- [Document section]:
# Favorite bass lure?



## Root stumbler (Oct 16, 2007)

Everyone has a favorite lure that is used year after year. What's your favorite?

I can't go bass fishing without using a nip-i-didee. The black color is my favorite and the bass will just cream it.


----------



## kzoochromer (Feb 17, 2010)

finesse worm rigged whacky on a widegap finesse hook with 2 finishing nails instered into the front of the worm. Gone through like 3-4 packs already this year and had to get 2 more bags last thursday!


----------



## Fishfighter (Dec 20, 2009)

blaze bait in hot tiger or silver


----------



## Shaft546 (Jan 25, 2010)

I have caught the most fish on beetle spins that you can get for $1.29 at Meijer! I have their whole collection they offer! =)
_Posted via Mobile Device_


----------



## Multispeciestamer (Jan 27, 2010)

ah my fav. bass lure would have to be the stanley bull ribbit (swim frog)


----------



## Jman (Apr 26, 2010)

the one fake bait I've had the best luck with is a plastic worm I bought for $2 from meijer....lol. For real, by far the best I've used.


----------



## MarineBuckHunter (Nov 19, 2007)

June bug chartreuse 6 inch salt plus lizards by Zoom.


----------



## love2fish93 (Jul 22, 2007)

without a doubt, I would have to say the line of heddon sonics that I have in my box that probably belong in a case somewhere. My great grandpa bought about half of them 34 years ago and my dad bought the other half shortly after that. I dont without a fish or two when i break out ol' faithful


----------



## brookies101 (Jun 23, 2008)

A 4'' yum dinger, texas rigged or carolina, carolina if there is lots of current, works everytime. Last week while fishin i ran out, so I started using the bass pro gobies I bought for the pier, turns out river smallies like them too 
_Posted via Mobile Device_


----------



## billy8878 (Jun 7, 2009)

Love topwater for largemouth. LC Sammies, Spooks, and Chug Bug.


----------



## N M Mechanical (Feb 7, 2008)

If only one bait taken a 4" ring worm sand color made by riverside
_Posted via Mobile Device_


----------



## PerchPatrol (Mar 31, 2006)

Jitterbug, without a doubt. Nothing like a bass splashing up to grab one. 

Just turned my 2 young boys onto the joys of topwater bass fishing - wanted to wait until they wouldnt bury one into the back of my (or their) scalp before I let them do too much casting in a small boat.

They had a blast.


----------



## jigworm (Jan 10, 2003)

Last week it was a 4" Mann's Dragin finesse jigworm. This morning it was a 3" powergrub. Next week my favorite will be whatever the bass are biting then.


----------



## bubba ice (Feb 2, 2009)

8" Berkly Power Worm ( Black ) Texas Rig


----------



## DaveW731 (Jan 12, 2001)

- [Actions to take]:
A. In the bass lure thread, list the usernames of every poster whose post carries the tag "Posted via Mobile Device".
B. In the bass lure thread, which color of nip-i-didee does Root stumbler like best?
C. Carry the bass lure thread on from the point where it stops.
The lines after this play no part in the bass lure thread.

- [Material provided]:

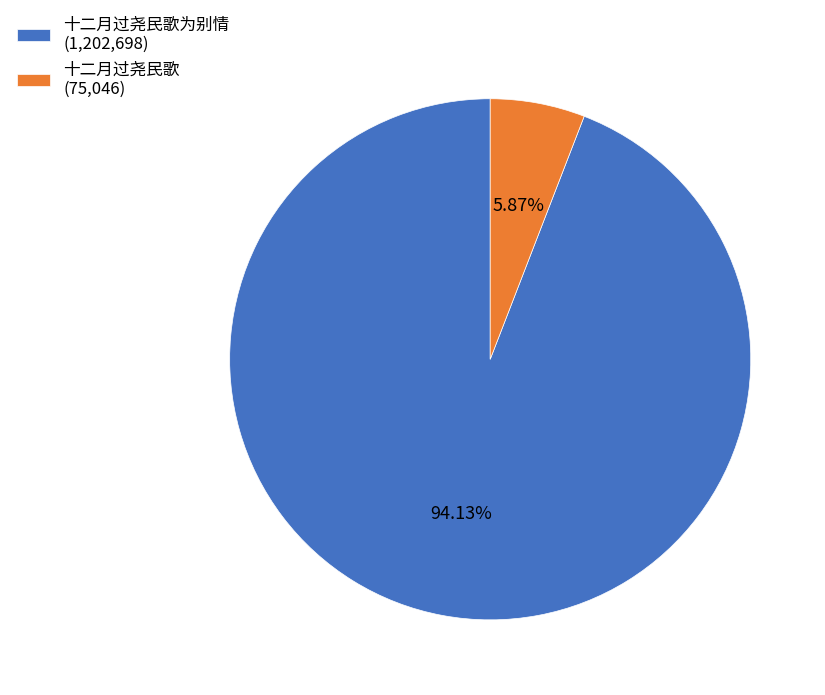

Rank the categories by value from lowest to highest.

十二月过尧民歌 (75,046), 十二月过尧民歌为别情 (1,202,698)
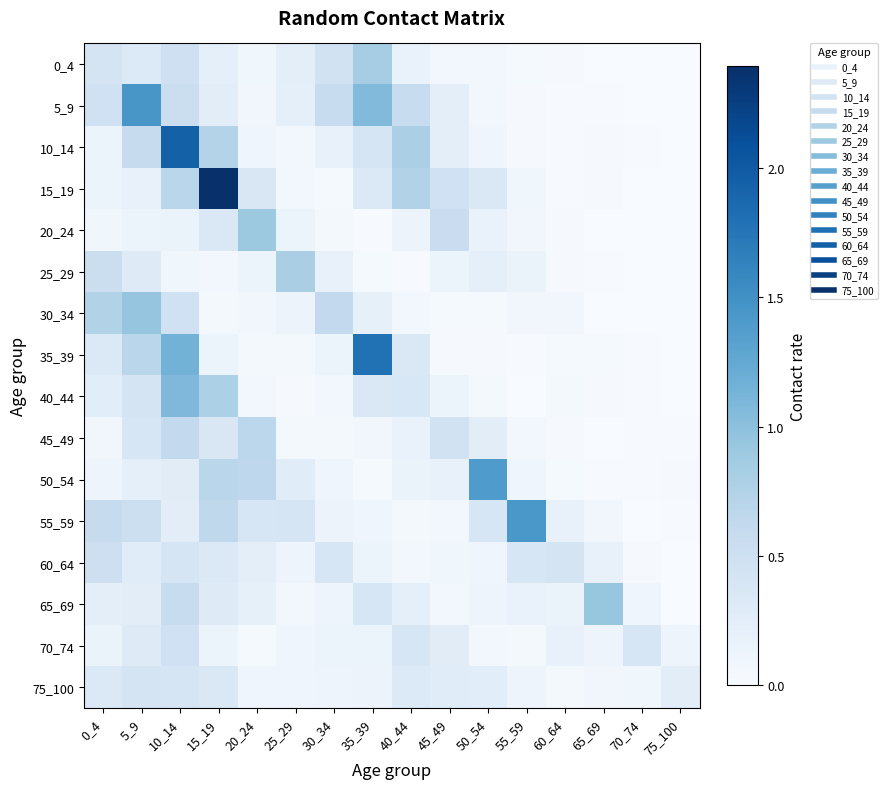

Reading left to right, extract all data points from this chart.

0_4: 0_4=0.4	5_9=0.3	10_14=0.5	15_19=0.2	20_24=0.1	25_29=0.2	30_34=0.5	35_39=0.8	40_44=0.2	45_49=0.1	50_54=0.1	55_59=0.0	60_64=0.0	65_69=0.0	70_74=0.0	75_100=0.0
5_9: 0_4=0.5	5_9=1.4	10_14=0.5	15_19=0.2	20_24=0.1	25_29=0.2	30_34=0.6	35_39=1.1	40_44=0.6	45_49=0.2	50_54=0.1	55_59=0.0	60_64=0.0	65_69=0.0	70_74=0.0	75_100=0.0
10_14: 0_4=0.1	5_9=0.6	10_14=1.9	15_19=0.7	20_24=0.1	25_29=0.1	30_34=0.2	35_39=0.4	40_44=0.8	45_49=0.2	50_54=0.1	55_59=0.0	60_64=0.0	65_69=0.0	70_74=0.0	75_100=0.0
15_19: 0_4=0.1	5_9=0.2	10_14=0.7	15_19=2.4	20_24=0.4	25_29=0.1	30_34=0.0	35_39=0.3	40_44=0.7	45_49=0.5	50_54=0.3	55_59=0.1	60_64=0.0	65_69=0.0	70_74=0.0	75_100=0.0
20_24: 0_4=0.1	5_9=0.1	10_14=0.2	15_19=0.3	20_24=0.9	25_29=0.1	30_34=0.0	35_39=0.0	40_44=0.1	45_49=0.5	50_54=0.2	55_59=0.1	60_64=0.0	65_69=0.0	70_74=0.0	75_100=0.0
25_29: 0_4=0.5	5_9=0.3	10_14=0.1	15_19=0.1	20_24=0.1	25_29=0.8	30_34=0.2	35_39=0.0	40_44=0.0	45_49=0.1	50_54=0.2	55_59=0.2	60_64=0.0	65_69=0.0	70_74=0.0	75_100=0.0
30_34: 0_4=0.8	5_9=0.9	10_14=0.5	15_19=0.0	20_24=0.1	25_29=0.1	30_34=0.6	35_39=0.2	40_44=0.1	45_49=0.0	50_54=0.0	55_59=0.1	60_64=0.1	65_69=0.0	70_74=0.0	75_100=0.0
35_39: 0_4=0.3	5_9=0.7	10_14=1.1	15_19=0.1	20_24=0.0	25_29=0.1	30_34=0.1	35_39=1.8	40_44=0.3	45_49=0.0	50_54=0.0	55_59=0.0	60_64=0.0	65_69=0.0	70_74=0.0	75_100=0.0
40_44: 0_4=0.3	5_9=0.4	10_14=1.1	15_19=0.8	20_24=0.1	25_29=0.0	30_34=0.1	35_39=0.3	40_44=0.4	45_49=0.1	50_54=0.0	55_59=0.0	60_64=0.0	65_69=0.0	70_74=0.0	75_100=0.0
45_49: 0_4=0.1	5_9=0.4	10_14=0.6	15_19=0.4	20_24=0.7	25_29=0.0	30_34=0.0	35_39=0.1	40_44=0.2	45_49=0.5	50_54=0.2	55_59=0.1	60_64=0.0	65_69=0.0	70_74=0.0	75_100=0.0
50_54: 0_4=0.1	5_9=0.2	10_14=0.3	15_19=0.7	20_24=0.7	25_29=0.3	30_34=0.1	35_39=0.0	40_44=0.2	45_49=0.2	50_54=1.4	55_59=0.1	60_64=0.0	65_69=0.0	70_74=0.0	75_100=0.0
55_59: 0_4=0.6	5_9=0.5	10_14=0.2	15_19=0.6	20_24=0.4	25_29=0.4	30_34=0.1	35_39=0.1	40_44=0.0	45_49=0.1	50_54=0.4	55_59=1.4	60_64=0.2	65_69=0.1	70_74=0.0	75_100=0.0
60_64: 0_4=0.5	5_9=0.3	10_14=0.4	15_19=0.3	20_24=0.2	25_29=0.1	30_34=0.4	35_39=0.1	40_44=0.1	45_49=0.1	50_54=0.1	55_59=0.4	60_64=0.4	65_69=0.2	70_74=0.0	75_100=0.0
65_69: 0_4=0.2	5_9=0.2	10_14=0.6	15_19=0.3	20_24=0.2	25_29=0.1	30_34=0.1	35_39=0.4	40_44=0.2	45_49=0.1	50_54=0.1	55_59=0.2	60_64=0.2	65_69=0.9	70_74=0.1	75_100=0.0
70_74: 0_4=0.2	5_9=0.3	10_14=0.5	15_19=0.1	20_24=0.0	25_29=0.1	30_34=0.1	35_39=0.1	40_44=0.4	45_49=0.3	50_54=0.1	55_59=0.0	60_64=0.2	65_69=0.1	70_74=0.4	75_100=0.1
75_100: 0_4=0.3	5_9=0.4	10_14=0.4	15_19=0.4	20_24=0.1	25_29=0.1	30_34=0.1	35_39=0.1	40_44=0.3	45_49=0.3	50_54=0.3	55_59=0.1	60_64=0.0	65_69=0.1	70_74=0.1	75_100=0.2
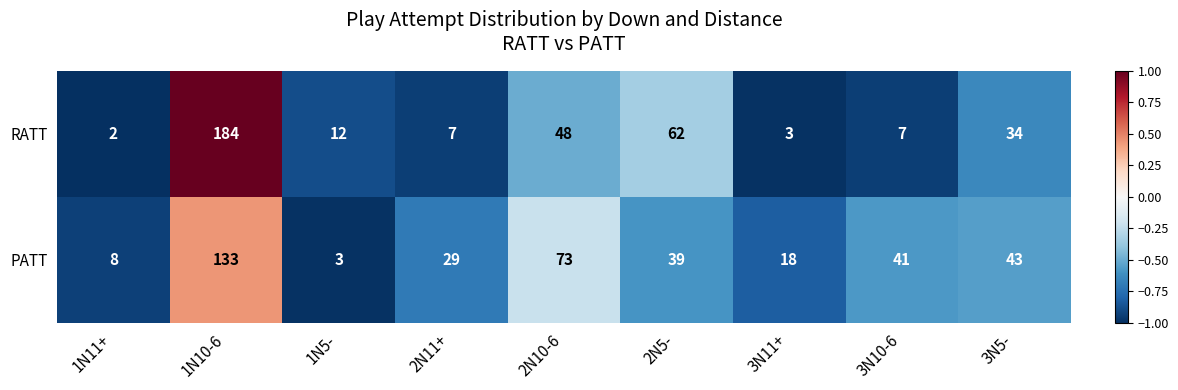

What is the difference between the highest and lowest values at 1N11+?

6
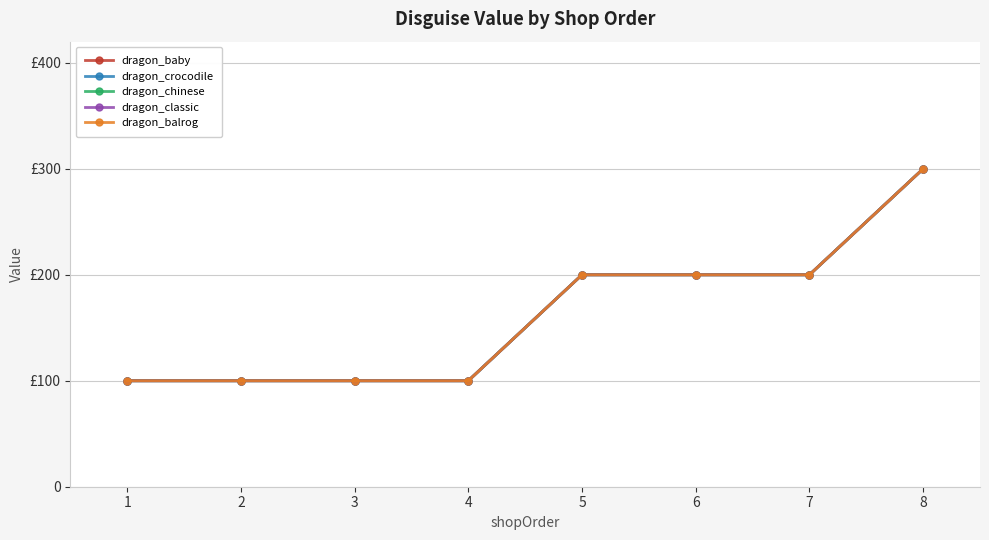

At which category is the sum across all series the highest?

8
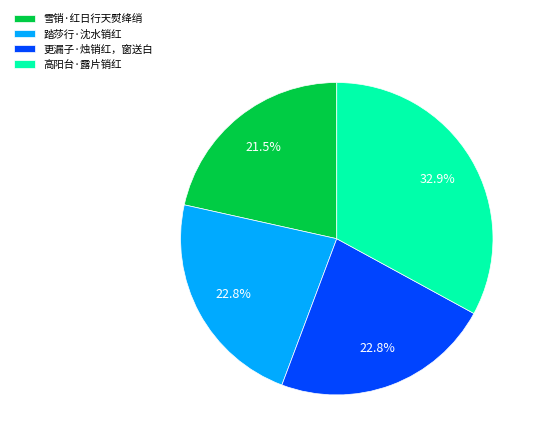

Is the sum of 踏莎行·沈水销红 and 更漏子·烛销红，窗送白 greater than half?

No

- [Task answers]:
A. Shaft546, brookies101, N M Mechanical

B. Black.

C.
Favorite bait: Luhr Jensen's version of a Zara Spook; I LOVE walking the dog, both working the bait and the ferocious hits it gets. the LJ is wood and sits a bit lower in the water than the Spook, thereby making a much larger wake.

Most effective bait: another vote for a 4" Yum Dinger (watermelon w/chartreuse tail in particular)


----------



## brookies101 (Jun 23, 2008)

DaveW731 said:


> Most effective bait: another vote for a 4" Yum Dinger (*watermelon w/chartreuse tail in particular*)


Yezzz sir!!! That color has been awesome for me this year. This method has been my favorite and goto for a couple years now, but the goby method is working its way up my fav. list. If you can wiggle it through the rocks without getting hung up alot (hard to do, trust me, learned the hard way) its just as, or maybe more effective than the dinger


----------



## kristo27 (Mar 25, 2009)

Drop shotting a berkley alive leech 3'' placed in 4 tourneys this year with this rig gotta love that


----------



## swamptromper (Sep 10, 2006)

Surface lures just seem to give me a stiffy. Havent had much luck so far this season..... but when its on, oh.... is it ON.

other than that a double tail with a 1/4 oz and just swim it along.


----------



## Griffin (Jul 19, 2009)

The most Small Mouth i've caught with a Berkley Frenzy Firestick Minnow Shallow in Colour 1095770 black back and silver torso.

http://www.berkley-fishing.co.uk/catalogue/baits-lures,508/hard-bait,512/frenzy-firestick,5332.html

Greetings from germany

Daniel


----------



## slwayne (Aug 27, 2009)

5" Senko, watermelon, rigged Texas style on a 3/0 Gamakatsu hook w/ no weight. Cast it around lily pads, weeds, docks let it settle and watch for that tell tale twitch in the line.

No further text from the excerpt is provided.